Diese Schutzpflicht habe der Gesetzgeber gerade auch gegenüber den Religionsgemeinschaften, so das Gericht in Sachsen und bezieht sich auf das Bundesverfassungsgericht (BVerfG Urt. v. 01.12.2009, Az. 1 BvR 2857/07). Denn diese seien Träger des Grundrechts auf Religionsfreiheit und dürften sich gegen staatliche Maßnahmen wehren, die dieses Recht beeinträchtigten. Das gelte, so das OVG Bautzen, auch für die Arbeit in Callcentern, selbst wenn diese regelmäßig kaum bemerkt würde und keinen prägenden Charakter entfalte - das schließe die eigene Betroffenheit der Kirche nicht aus.
Zudem sei das Grundrecht auf Religionsfreiheit nicht nur ein Abwehrrecht, sondern gebiete auch, Raum für die "Betätigung der Glaubensüberzeugung und die Verwirklichung der autonomen Persönlichkeit auf weltanschaulich religiösem Gebiet zu sichern". Das gehe zwar nicht so weit, dass jegliche Arbeit sonntags verboten sei. Doch erfahre Art. 4 GG eine Konkretisierung durch Art 140 GG und Art. 139 WRV insoweit, als dass die Regelung "in der säkularisierten Gesellschafts- und Staatsordnung auch auf die Verfolgung profaner Ziele wie die der persönlichen Ruhe, Besinnung, Erholung und Zerstreuung" ziele. Die von der Norm erfasste Möglichkeit seelischer Erhebung soll "allen Menschen unbeschadet einer religiösen Bindung zuteil werden". Dieser verfassungsrechtliche Schutzauftrag richte sich nicht nur an den Gesetzgeber, sondern sei auch von der Exekutive im Rahmen von Einzelbewilligungen zu beachten, so das OVG Bautzen.
Und das BVerwG?
Professor Thüsing, der immer wieder die Kirche in grundlegenden Verfahren vertritt, geht davon aus, dass das BVerwG der Einschätzung des OVG Bautzen folgen und der Freistaat die dritte Niederlage in Folge erfahren wird. Warum das Land es so weit kommen lässt, erschließt sich ihm nicht: "Die Aufsichtsbehörde hätte die Kirche schlicht beteiligen können, selbst wenn Sie davon ausgegangen ist, das dies nicht zwingend ist - die Beteiligung zwingt ja nicht zu einem anderen Ergebnis in der Sache", sagt Thüsing.
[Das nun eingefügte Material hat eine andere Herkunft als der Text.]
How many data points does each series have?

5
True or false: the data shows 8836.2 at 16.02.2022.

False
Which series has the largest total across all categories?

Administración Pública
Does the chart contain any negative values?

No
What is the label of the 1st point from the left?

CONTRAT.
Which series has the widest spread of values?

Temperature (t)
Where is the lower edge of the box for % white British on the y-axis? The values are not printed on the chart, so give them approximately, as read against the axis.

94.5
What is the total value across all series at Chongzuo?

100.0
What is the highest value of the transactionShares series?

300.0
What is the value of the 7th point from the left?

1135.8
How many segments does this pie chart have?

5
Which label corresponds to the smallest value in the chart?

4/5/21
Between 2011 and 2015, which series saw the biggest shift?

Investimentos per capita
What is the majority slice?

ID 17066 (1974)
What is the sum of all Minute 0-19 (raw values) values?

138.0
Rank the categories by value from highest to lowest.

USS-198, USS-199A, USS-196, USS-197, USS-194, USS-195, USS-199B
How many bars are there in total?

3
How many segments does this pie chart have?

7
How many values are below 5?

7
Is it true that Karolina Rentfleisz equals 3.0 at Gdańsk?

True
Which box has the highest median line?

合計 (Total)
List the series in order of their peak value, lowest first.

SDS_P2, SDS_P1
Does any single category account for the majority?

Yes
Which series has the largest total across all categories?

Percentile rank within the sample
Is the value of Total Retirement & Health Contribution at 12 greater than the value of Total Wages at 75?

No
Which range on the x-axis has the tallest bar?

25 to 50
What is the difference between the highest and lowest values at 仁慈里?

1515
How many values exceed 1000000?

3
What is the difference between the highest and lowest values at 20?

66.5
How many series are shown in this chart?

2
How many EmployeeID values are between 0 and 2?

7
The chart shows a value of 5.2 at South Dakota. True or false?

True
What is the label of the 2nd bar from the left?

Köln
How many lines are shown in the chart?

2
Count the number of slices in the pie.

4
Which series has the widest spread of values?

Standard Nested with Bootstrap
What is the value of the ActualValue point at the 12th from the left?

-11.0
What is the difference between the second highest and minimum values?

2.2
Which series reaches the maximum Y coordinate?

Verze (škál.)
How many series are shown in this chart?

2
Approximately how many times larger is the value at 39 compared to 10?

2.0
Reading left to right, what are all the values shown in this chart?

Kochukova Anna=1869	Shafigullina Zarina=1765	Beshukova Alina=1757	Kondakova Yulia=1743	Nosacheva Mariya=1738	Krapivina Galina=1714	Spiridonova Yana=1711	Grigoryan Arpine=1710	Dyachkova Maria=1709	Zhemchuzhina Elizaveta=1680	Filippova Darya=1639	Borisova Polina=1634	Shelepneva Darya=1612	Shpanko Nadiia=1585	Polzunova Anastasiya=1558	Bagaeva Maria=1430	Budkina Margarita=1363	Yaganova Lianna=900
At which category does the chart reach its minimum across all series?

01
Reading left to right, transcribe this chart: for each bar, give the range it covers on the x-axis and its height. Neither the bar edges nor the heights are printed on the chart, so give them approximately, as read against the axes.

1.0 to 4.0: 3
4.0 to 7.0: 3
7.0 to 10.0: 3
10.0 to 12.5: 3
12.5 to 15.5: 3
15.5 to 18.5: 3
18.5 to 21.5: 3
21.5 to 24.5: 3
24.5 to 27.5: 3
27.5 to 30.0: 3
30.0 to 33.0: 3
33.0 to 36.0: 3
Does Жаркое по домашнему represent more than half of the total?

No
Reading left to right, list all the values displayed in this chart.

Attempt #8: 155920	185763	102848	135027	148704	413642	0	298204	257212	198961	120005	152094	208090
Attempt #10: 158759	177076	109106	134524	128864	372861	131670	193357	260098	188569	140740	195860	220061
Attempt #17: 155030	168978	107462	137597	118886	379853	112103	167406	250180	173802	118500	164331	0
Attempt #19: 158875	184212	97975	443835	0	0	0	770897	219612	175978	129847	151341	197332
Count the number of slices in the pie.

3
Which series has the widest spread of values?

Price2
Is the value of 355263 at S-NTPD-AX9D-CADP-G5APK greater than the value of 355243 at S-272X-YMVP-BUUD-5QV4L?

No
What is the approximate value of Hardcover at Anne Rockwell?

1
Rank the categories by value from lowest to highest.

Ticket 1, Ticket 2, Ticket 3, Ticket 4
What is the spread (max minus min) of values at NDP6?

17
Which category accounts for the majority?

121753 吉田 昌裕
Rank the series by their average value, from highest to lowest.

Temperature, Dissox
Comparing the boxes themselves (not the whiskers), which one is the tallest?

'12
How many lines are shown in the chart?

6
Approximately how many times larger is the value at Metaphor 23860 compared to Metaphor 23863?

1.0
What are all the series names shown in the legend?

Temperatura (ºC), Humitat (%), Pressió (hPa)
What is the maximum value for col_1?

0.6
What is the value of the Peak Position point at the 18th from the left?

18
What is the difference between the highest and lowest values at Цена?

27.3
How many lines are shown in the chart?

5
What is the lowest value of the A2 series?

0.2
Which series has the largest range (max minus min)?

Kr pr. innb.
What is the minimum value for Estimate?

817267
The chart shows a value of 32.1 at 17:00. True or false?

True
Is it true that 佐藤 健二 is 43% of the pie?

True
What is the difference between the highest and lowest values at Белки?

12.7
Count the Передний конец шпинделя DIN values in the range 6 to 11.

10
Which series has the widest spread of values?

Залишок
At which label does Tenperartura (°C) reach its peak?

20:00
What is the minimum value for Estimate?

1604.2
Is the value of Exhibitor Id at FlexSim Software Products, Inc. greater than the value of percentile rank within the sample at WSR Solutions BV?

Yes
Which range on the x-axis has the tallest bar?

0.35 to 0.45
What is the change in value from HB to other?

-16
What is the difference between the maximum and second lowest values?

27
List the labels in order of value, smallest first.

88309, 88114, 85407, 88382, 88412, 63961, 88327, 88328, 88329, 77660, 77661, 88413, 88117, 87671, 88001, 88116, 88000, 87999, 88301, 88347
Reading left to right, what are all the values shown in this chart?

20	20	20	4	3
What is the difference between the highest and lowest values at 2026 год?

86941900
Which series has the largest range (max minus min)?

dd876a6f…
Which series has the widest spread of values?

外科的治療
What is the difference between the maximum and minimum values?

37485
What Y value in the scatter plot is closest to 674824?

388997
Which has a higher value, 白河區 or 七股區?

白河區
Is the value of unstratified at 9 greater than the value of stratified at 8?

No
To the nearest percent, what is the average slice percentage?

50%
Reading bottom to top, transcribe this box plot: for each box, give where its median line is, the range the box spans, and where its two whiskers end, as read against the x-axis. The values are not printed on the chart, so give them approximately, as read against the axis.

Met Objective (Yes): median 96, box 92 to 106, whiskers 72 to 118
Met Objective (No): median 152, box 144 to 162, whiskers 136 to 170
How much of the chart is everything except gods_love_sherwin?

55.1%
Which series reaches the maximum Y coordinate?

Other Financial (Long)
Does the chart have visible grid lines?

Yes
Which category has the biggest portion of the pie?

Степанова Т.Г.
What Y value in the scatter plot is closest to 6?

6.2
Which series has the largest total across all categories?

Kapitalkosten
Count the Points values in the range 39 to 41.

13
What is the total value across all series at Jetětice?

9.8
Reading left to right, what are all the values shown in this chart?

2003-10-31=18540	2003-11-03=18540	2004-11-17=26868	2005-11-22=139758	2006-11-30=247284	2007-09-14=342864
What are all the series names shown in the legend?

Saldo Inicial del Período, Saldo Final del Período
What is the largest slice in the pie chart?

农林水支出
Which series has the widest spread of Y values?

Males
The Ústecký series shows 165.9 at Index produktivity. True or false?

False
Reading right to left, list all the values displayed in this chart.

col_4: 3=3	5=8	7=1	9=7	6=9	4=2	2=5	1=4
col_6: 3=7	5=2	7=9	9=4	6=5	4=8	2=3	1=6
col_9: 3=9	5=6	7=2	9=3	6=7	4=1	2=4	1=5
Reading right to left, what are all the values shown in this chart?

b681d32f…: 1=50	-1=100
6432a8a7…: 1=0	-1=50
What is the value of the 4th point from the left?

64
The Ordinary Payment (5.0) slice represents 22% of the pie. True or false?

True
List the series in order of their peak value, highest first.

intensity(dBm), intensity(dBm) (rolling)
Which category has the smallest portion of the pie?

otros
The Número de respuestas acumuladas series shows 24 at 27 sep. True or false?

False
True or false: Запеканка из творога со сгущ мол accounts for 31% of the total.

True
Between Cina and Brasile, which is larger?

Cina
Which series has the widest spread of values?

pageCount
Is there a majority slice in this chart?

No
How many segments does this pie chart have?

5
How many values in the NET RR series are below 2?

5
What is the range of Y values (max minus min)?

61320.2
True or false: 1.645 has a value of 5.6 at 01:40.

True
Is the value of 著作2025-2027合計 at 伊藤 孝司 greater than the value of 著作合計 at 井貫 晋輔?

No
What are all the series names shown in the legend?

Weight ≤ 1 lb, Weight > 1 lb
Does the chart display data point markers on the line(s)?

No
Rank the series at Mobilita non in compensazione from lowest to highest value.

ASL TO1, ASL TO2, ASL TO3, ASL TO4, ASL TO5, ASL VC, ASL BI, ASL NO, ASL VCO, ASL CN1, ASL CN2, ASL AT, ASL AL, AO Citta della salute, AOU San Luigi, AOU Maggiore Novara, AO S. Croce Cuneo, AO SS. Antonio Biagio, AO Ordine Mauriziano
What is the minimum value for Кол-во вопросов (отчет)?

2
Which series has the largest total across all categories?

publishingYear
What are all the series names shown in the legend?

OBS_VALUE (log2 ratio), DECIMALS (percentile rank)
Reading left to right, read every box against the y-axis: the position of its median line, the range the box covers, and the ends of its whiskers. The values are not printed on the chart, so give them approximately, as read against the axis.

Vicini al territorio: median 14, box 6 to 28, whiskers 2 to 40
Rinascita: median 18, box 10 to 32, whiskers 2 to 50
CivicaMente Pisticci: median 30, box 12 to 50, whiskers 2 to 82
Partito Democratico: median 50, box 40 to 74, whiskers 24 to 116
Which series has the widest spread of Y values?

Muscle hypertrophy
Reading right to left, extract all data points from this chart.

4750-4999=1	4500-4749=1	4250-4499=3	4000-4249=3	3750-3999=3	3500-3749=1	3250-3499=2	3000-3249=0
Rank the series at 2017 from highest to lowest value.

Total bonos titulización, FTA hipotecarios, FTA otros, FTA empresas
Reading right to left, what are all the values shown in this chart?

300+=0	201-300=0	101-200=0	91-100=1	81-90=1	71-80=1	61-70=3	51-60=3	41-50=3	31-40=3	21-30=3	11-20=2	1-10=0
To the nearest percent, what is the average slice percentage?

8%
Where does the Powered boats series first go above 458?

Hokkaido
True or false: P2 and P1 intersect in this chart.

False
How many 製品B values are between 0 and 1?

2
Die Behörde beziehe dann die Interessen der Kirchen in die Entscheidung ein und das Thema sei erledigt.
Dass diese Vorgehensweise auch vielerorts üblich ist, bestätigt Professor Hermann Reichold, Inhaber des Lehrstuhls für Bürgerliches Recht, Handels-, Wirtschafts- und Arbeitsrecht an der Universität Tübingen: "Es gibt in Bayern und Baden-Württemberg auf örtlicher Ebene die Tradition, die Kirchen informell an Entscheidungen zu Sonntagsarbeit zu beteiligen", so Reichold. Dass in Sachsen die Landeskirche nun so zentral gegen die Aufsichtsbehörde vorgeht, sei schon auffällig. "Sollte das BVerwG nun den Vorinstanzen folgen und sich dabei nicht nur auf das Landesrecht beziehen, ist der formelle Rechtsanspruch festgestellt."
Professor Thüsing kann das Verhalten Sachsens nicht nachvollziehen: "Der Freistaat hat die Kirche auflaufen lassen, das war schon ungeschickt. Doch in zwei Instanzen zu verlieren und das bis vor das BVerwG zu treiben, ist noch ungeschickter." Einen unerwünschten Nebeneffekt könnte das juristische Spektakel für das Land Sachsen nach Meinung des Hochschullehrers zudem haben: Die Gewerkschaften könnte es auf die Idee bringen, auch ihr Beteiligungsrecht in diesen Fällen einzufordern.